Chi si fermava lungo il percorso non assisteva a uno spettacolo: viveva un frammento di storia. Gli sguardi della gente si accendevano di commozione, i bambini agitavano bandierine, gli anziani stringevano i pugni con orgoglio. Perché quando passano gli Alpini, non sfilano solo uomini e divise: passa con loro un intero Paese che, almeno per un istante, ritrova un senso di comunità che spesso sembra smarrito.

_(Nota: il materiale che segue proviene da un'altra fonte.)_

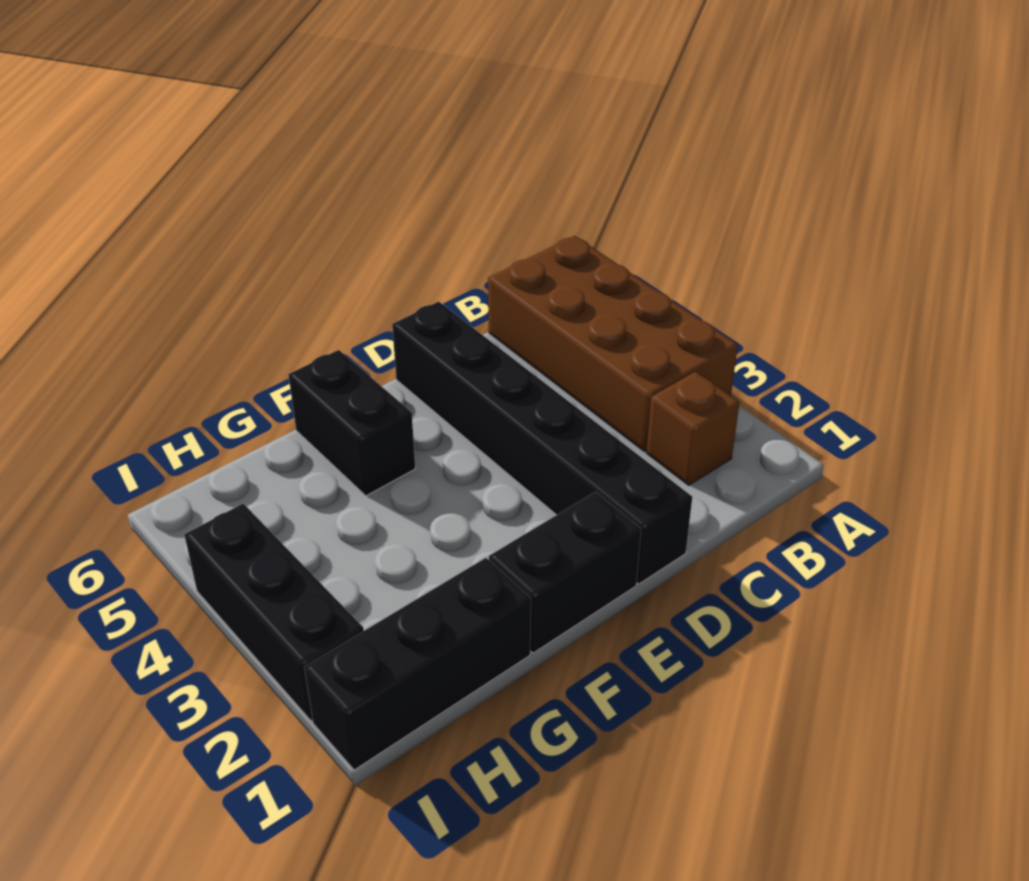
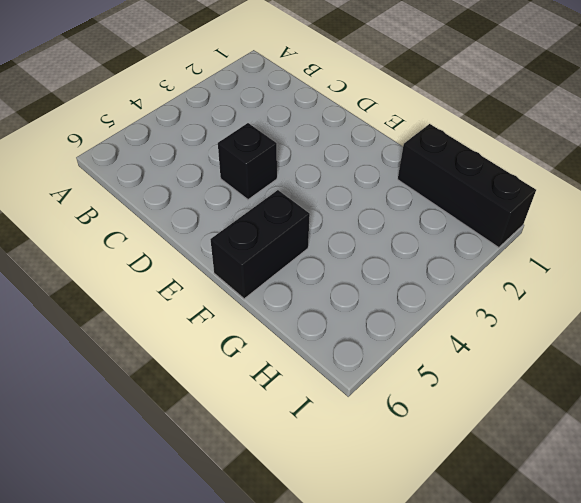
black brick D4 level 1 -> black brick D1:D6 level 1
none -> brown brick A3:B6 level 1
none -> brown brick B2 level 1

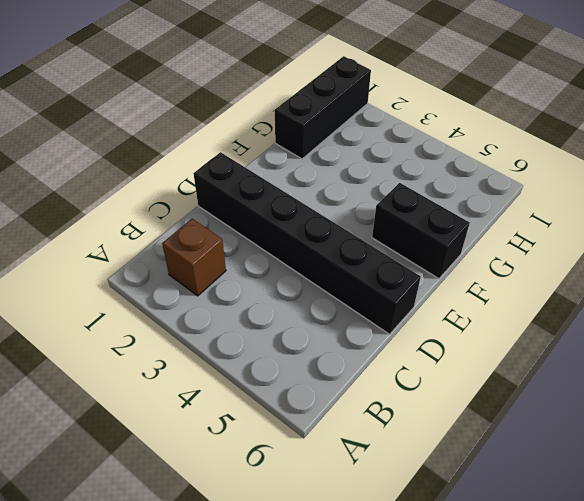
none -> brown brick A3:B6 level 1
none -> black brick E1:F1 level 1

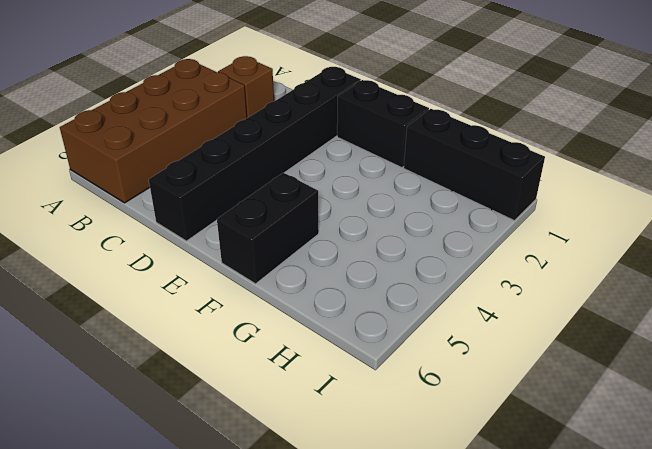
none -> black brick I2:I4 level 1

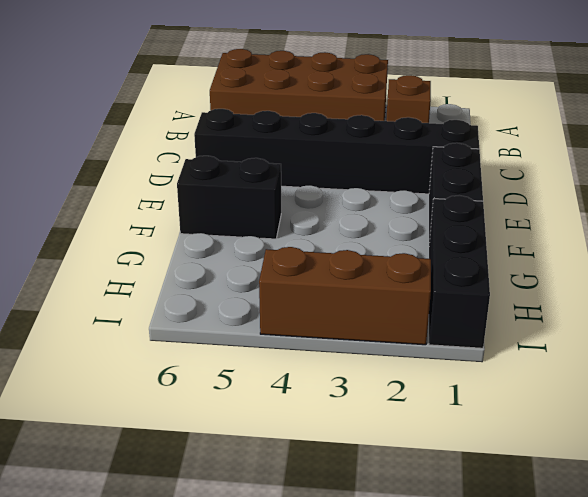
brown brick I2:I4 level 1 -> black brick I2:I4 level 1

In quella cornice di note e passi, c’era l’Italia che resiste. L’Italia che non ha bisogno di clamori, che non si mette in mostra sui palcoscenici televisivi, ma che vive nei gesti concreti: nel volontariato durante un’alluvione, nel sostegno silenzioso alle famiglie in difficoltà, nella presenza discreta ma costante nei momenti in cui serve davvero.

C’è qualcosa di quasi sacro in queste manifestazioni. La luce che scintilla sugli ottoni della banda, il cappello con la penna nera portato con fierezza, le bandiere che ondeggiano al vento come custodi di valori che non passano mai di moda. Sono immagini che parlano di patria, sì, ma soprattutto di umanità. Di un’Italia che non si arrende, che resta ancorata a quei principi semplici e forti che hanno fatto grande la sua gente: la solidarietà, il coraggio, l’umiltà.

Gli Alpini di Favria, insieme alla loro Filarmonica, ricordano che la tradizione non è mai immobilità. Non è un museo da contemplare, ma un’eredità viva che si rinnova ogni volta che un giovane decide di indossare quel cappello, ogni volta che un vecchio Alpino racconta una storia, ogni volta che la musica accompagna i loro passi. A ogni raduno si rinnova una promessa: il passato non verrà mai dimenticato e il futuro avrà fondamenta solide.

Così, quando le note finali si dissolvono nell’aria e il corteo si scioglie, non resta il silenzio, ma un pensiero forte e semplice, che è più di una frase: è una certezza. “Finché ci saranno Alpini, ci sarà speranza.”